CRITIQUE ESCOBAR / LOVING PABLO

CRITIQUE ESCOBAR

Cette critique Escobar, c’est l’histoire d’un homme qui a fait pleuvoir de la poudre blanche sur les Etats-Unis. Oui ! Escobar, le Pablo Picasso de la drogue, le roi du trafic de cocaïne ! Qui reste à ce jour, le criminel le plus riche de l’histoire ! Le cinéma et la télévision en ont presque fait une égérie , un bad boy charismatique, cool et glamour qui fait des émules. Cet homme fascine, c’est un fait !

Pourtant c’est oublier à quel point il fut dangereux et violent ! Alors, quand on met sur les rails un nouveau projet cinématographique sur Escobar tiré du best-seller « Loving Pablo, Hating Escobar », Forcément on est curieux ! Pourquoi ? Parce que Virginia Vallejo, l’auteure de cet ouvrage fut également sa maitresse ! Et que ce long-métrage met à l’écran Javier Bardem, connu pour ses rôles dans No Country for Old Men, SkyFall ou encore Mother ! etPenelope Cruz, sa femme dans la vraie vie et sa maitresse dans le film.

Après plusieurs saisons de Narcos, 1h45 de film peut-il encore apporter un regard neuf sur Escobar? Ou aura-t-il sur vous un effet narco … leptique? Bref est-ce que ça vaut le coup d’aller le voir, on dit tout dans la GIFstoire du film ESCOBAR !

PITCH

Escobar est au sommet de sa gloire. Il est devenu en moins d’une décennie, le criminel le plus riche du monde. Sa cocaïne inonde les Etats-Unis et touche toutes les strates de la population. Ronald Reagan est inquiet. Rien ne semble arrêter ces narco-trafiquants qui vont jusqu’à faire atterrir leurs avions remplis de drogue sur les autoroutes américaines.

Pourtant, en Colombie, personne ne sait vraiment encore d’où vient sa fortune. Pablo Escobar de Medellin, ce nouveau riche intrigue. Et Virginia Vallejo, célèbre journaliste tombe sous le charme, attirée par le pouvoir et le charisme de cet homme. Mais Pablo est avant tout Escobar et nouer une relation avec l’homme le plus dangereux du monde n’est pas sans conséquences.

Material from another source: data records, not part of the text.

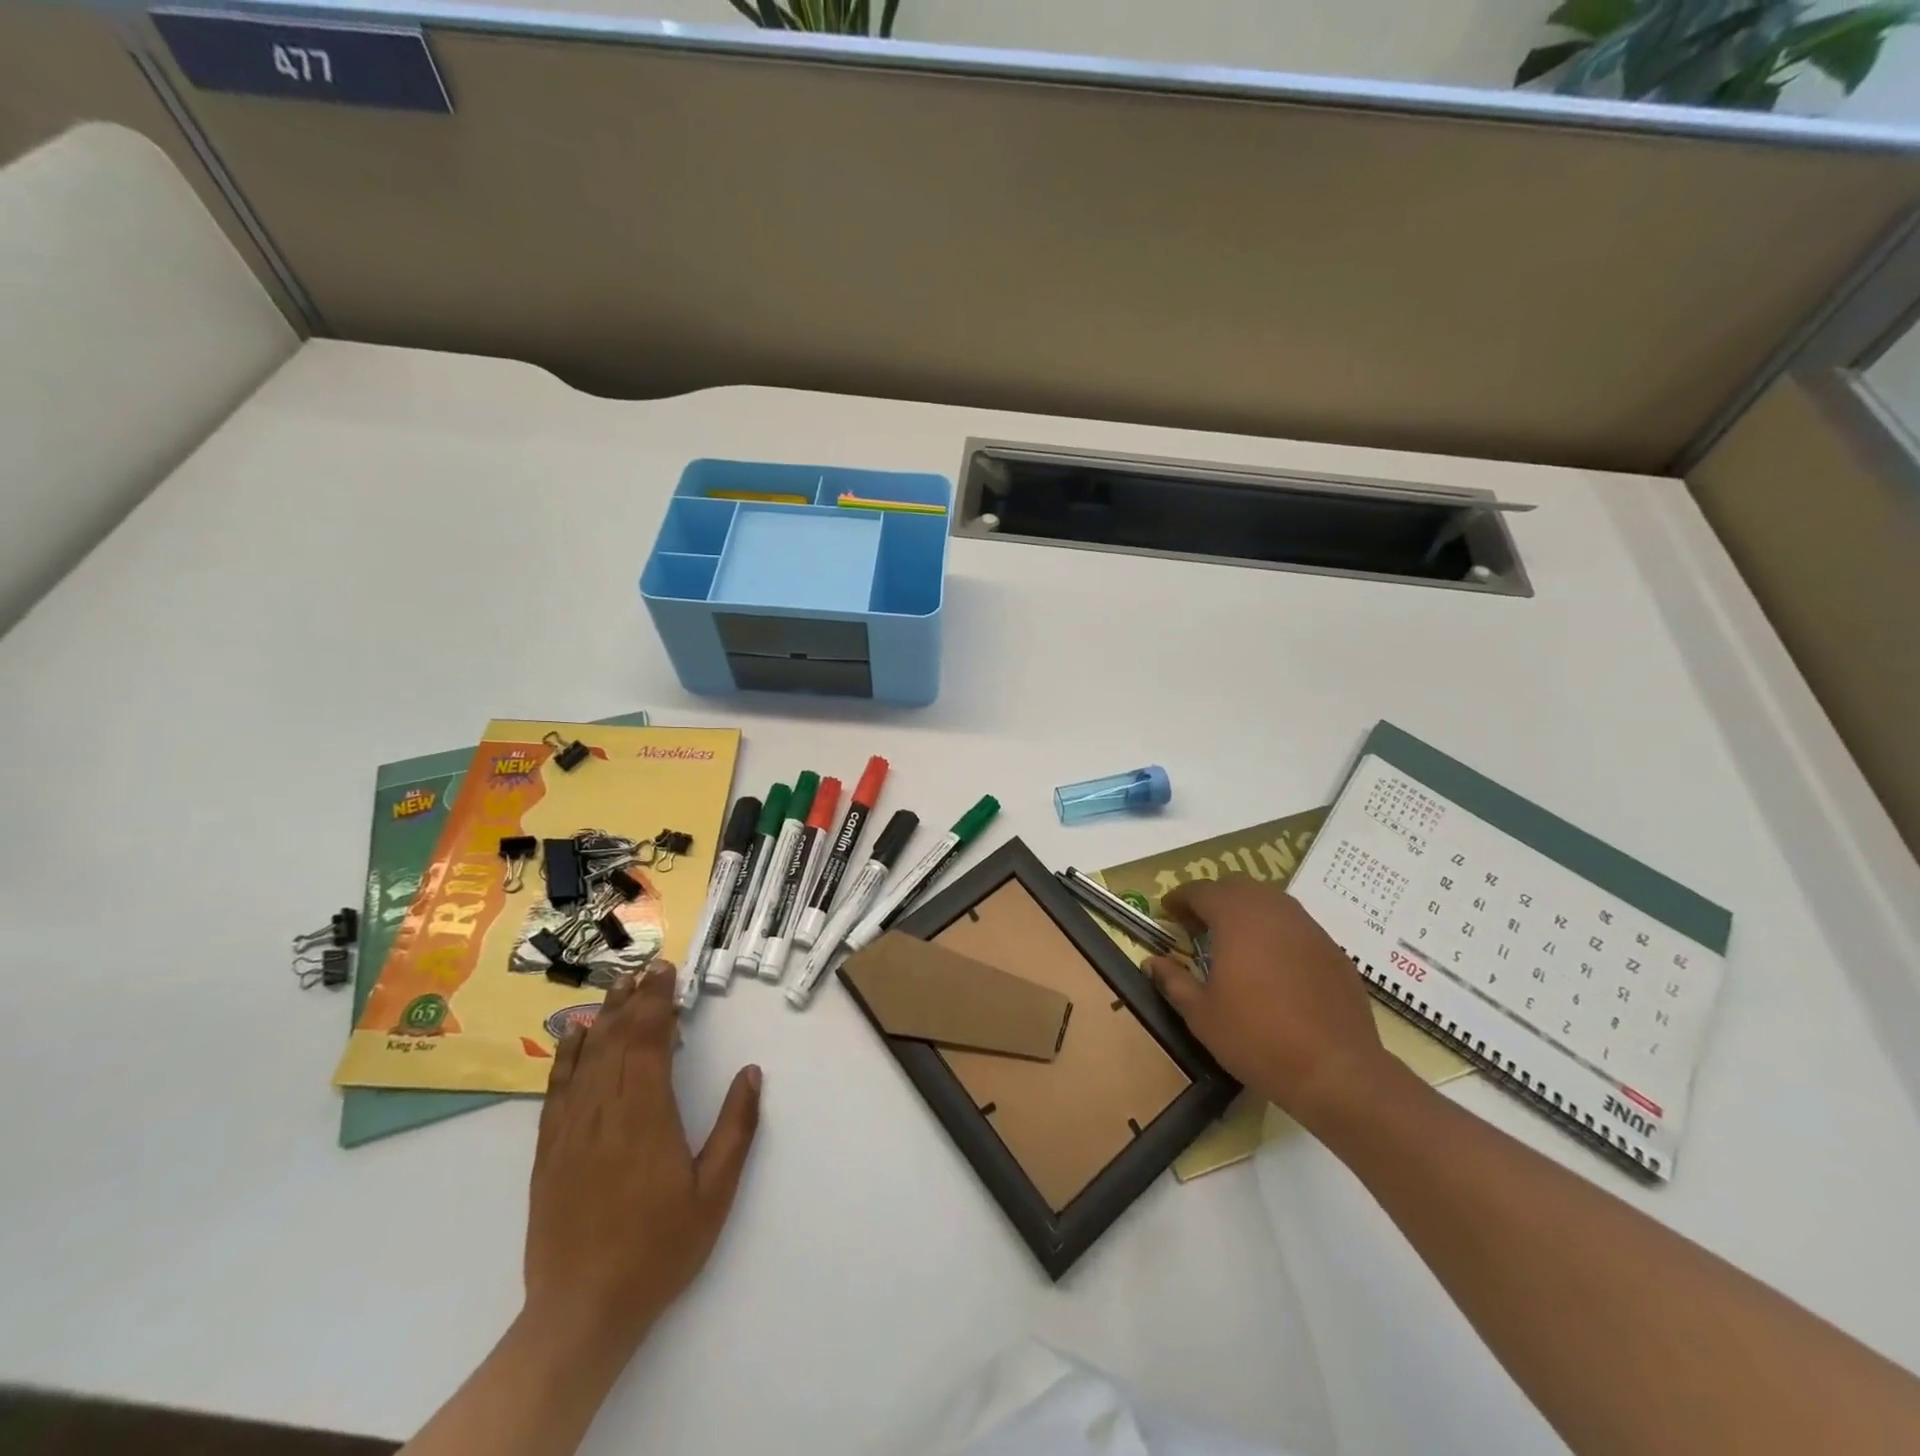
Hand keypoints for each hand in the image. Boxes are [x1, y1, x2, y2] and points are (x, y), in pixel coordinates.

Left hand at [523, 963, 761, 1353]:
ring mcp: (571, 1130)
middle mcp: (605, 1111)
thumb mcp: (714, 1193)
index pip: (649, 1041)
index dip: (657, 1001)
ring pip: (588, 1058)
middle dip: (633, 999)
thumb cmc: (658, 1250)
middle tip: (647, 969)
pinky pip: (557, 1089)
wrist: (581, 1312)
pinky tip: (576, 1036)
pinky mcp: (549, 1151)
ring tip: (617, 987)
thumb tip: (752, 1073)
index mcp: (646, 1116)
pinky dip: (567, 1055)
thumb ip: (736, 1129)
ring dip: (604, 1017)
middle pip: (617, 1040)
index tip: (665, 972)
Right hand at [1145, 879, 1391, 1128]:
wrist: (1336, 1071)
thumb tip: (1152, 962)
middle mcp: (1274, 911)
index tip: (1167, 912)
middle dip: (1213, 899)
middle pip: (1237, 887)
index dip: (1180, 898)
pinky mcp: (1333, 950)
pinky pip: (1296, 927)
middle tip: (1197, 925)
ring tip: (1234, 942)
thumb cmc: (1257, 1038)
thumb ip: (1173, 981)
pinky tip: (1272, 965)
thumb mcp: (1201, 1015)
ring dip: (1246, 912)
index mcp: (1236, 918)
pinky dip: (1276, 932)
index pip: (1201, 891)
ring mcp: (1309, 928)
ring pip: (1270, 902)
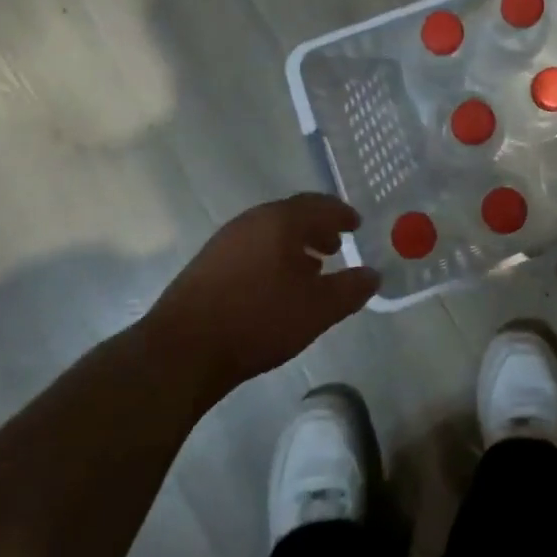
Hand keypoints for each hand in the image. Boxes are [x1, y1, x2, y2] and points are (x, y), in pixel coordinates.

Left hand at [148, 193, 373, 398]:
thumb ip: (350, 289)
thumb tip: (373, 275)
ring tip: (311, 267)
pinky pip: (251, 248)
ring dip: (294, 244)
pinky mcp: (207, 265)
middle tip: (337, 244)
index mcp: (280, 221)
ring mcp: (224, 241)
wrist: (182, 351)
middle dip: (318, 228)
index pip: (319, 205)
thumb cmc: (258, 320)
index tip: (357, 224)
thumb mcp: (317, 309)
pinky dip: (272, 256)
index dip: (341, 214)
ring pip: (269, 232)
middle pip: (292, 214)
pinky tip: (276, 285)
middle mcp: (251, 221)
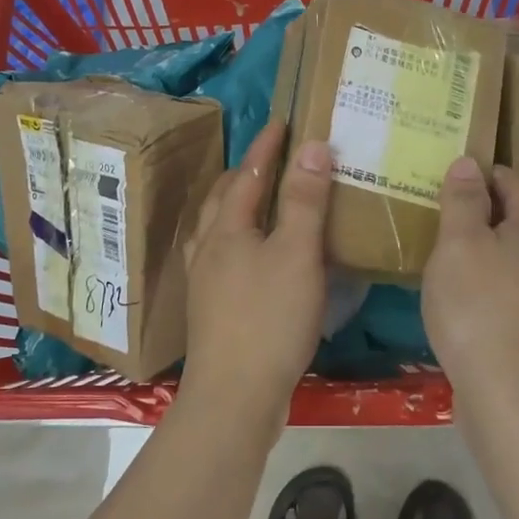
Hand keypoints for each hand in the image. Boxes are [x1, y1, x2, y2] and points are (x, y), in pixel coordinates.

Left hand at [181, 122, 333, 417]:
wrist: (233, 396)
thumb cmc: (268, 318)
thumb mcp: (297, 254)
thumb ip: (305, 200)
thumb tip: (313, 146)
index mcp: (228, 227)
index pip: (249, 173)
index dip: (267, 146)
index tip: (283, 122)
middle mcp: (209, 247)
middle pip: (224, 198)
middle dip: (246, 173)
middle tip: (272, 160)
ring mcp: (205, 280)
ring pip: (217, 228)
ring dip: (237, 206)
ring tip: (260, 203)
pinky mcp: (211, 309)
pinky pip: (221, 256)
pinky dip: (237, 240)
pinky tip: (252, 258)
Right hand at [422, 157, 518, 417]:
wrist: (511, 391)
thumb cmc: (478, 306)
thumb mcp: (458, 244)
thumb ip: (463, 201)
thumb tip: (469, 162)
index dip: (495, 175)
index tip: (465, 177)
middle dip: (509, 210)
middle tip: (470, 214)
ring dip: (509, 247)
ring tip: (472, 254)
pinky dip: (508, 280)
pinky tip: (481, 295)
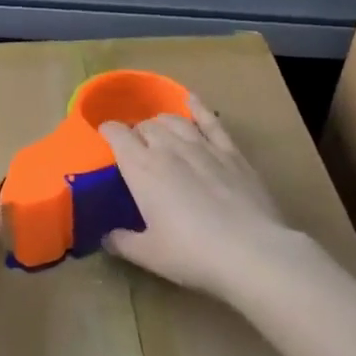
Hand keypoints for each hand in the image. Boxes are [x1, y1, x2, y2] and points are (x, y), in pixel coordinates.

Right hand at [99, 97, 321, 304]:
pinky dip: (199, 107)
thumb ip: (121, 242)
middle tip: (135, 150)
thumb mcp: (148, 255)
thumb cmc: (192, 254)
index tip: (103, 138)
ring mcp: (202, 147)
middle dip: (136, 133)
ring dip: (161, 123)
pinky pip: (211, 121)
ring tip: (159, 132)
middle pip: (145, 126)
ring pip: (174, 120)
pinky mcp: (231, 153)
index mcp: (141, 169)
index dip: (107, 132)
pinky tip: (192, 100)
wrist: (251, 252)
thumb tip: (106, 237)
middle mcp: (168, 149)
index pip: (117, 135)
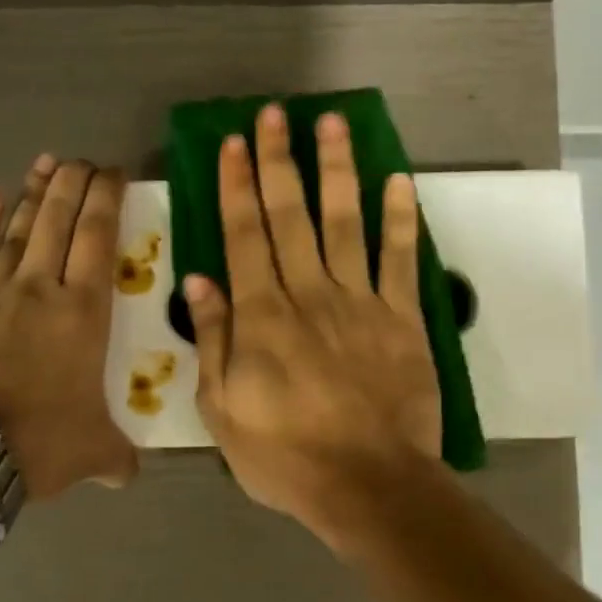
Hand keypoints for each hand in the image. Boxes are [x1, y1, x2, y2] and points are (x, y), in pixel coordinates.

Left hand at [0, 155, 138, 498]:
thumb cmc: (37, 443)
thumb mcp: (93, 452)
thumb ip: (117, 456)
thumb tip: (128, 474)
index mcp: (83, 313)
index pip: (98, 238)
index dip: (107, 199)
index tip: (113, 172)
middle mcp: (40, 289)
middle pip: (59, 221)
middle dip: (73, 184)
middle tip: (83, 159)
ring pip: (19, 230)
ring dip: (34, 194)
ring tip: (46, 163)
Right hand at [186, 104, 441, 532]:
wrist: (369, 486)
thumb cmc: (286, 457)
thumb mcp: (223, 410)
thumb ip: (213, 341)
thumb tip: (199, 279)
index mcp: (261, 316)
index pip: (243, 236)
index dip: (236, 187)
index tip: (232, 144)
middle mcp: (308, 294)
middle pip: (291, 215)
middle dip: (279, 161)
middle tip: (274, 115)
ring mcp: (360, 302)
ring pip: (345, 222)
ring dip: (337, 170)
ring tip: (332, 124)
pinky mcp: (402, 319)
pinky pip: (401, 259)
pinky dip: (400, 218)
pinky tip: (398, 180)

Tour à tour, maîtresse, puis agent d’image, elle apprend à Pablo à devenir une figure publique. Elle lui apprend à devenir Pablo Escobar: l’homme politique. De son apogée à sa chute, ce film vous fait découvrir un Pablo Escobar prêt à tout détruire, pour obtenir la seule chose qui lui manque. Suffisamment de respect, toujours plus de respect.

AVIS

La promesse de ce film, sa nouveauté, c’était de faire de la relation entre Pablo Escobar et Virginia Vallejo, le fil rouge du film. Si le premier acte repose effectivement sur cette relation, Penelope Cruz apparait néanmoins de moins en moins à mesure que le film avance. L’intrigue se recentre progressivement sur Javier Bardem, métamorphosé en Escobar opulent et shooté au pouvoir, bluffant de réalisme. Le pouvoir rend fou, il perd peu à peu pied et nous entraine dans sa chute. Quant à Penelope Cruz, elle campe avec justesse le rôle de cette mondaine, excitée par le pouvoir, qui comprend dans quoi elle met les pieds, mais n’en prend pourtant que progressivement la mesure.

Tourné en décors naturels en Colombie, le cadrage est superbe, les plans sont beaux et le couple Bardem/Cruz fonctionne bien à l’écran. On regrette en revanche le choix d’avoir faire jouer des acteurs Espagnols en Anglais avec un accent Colombien. Limitant l’utilisation de l’Espagnol aux seuls jurons : conio, cabron, hiro de puta bip madre mia.

Enfin, si certains préfèreront l’exhaustivité des 2 premières saisons de Narcos, d’autres apprécieront en revanche la temporalité du film et son ambition de présenter autant d’éléments biographiques en 1h45. Et ça c’est déjà pas mal.